Begin at the line bearing "Medicaid Commissioners". Transcribe it and all subsequent lines of the material below exactly, and nothing more.

══════════════════════════════

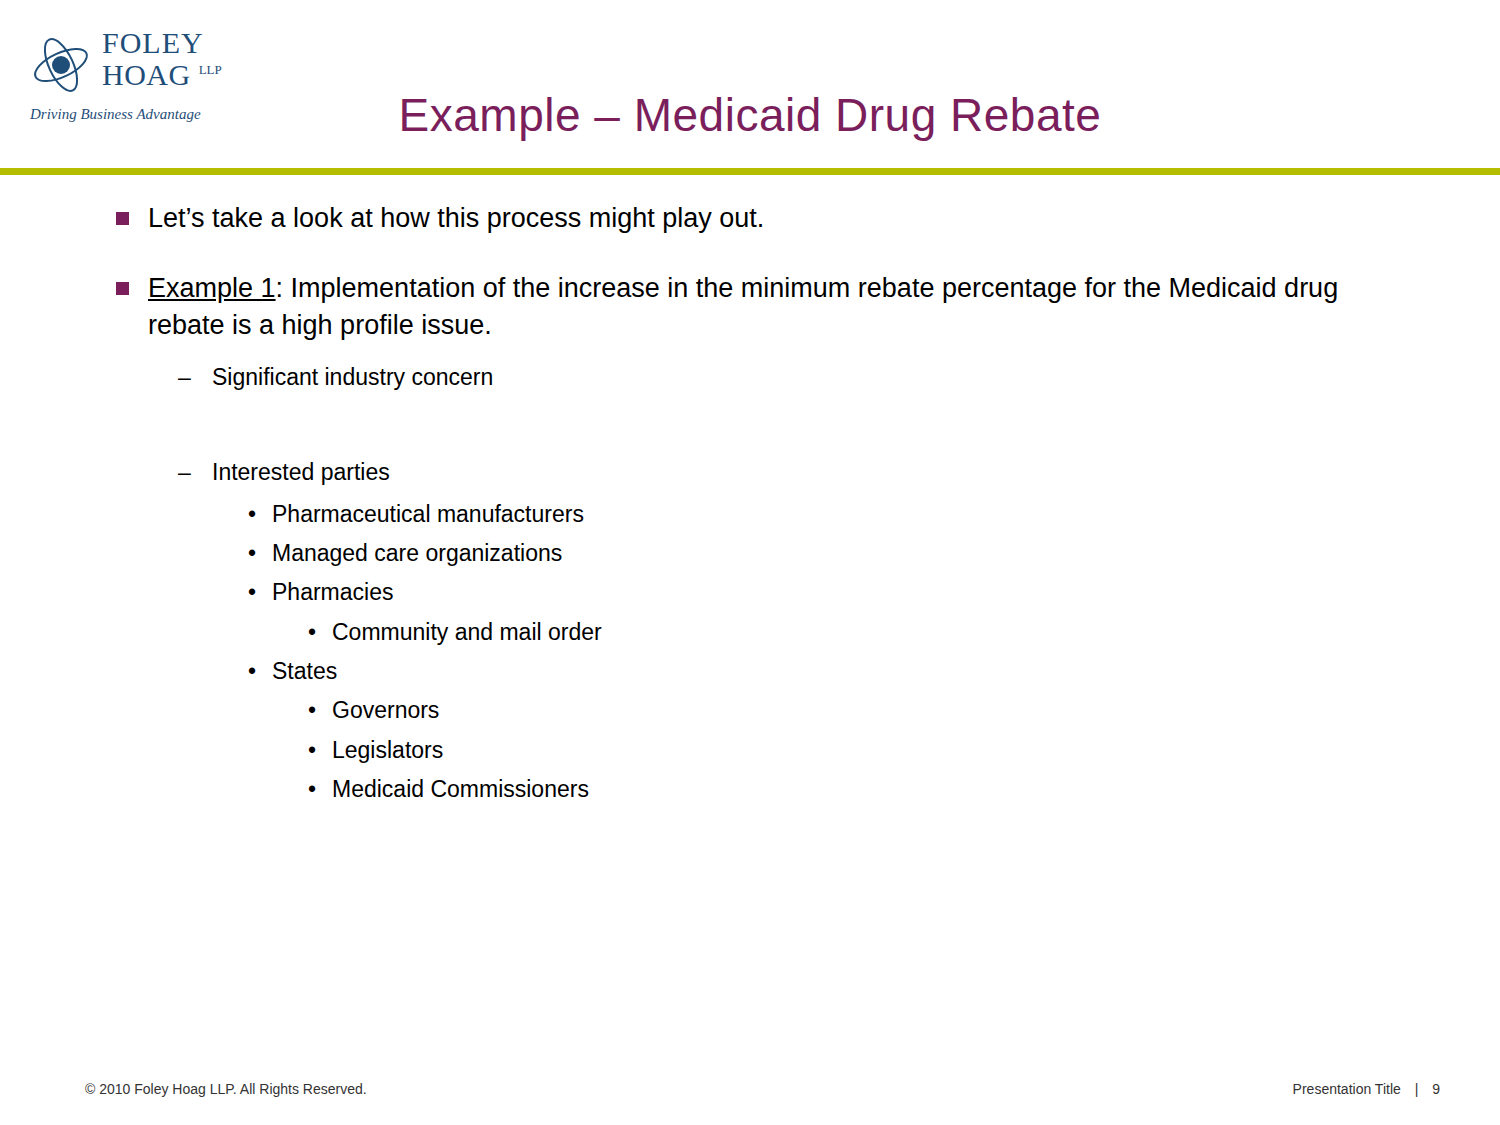FOLEY HOAG LLP
Driving Business Advantage
Example – Medicaid Drug Rebate
Let’s take a look at how this process might play out.
Example 1: Implementation of the increase in the minimum rebate percentage for the Medicaid drug rebate is a high profile issue.
Significant industry concern
Interested parties
Pharmaceutical manufacturers
Managed care organizations
Pharmacies
Community and mail order
States
Governors
Legislators
Medicaid Commissioners
© 2010 Foley Hoag LLP. All Rights Reserved.
Presentation Title | 9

══════════════════════════════

* _RESULT FOR THIS TASK_
Medicaid Commissioners
© 2010 Foley Hoag LLP. All Rights Reserved.
Presentation Title | 9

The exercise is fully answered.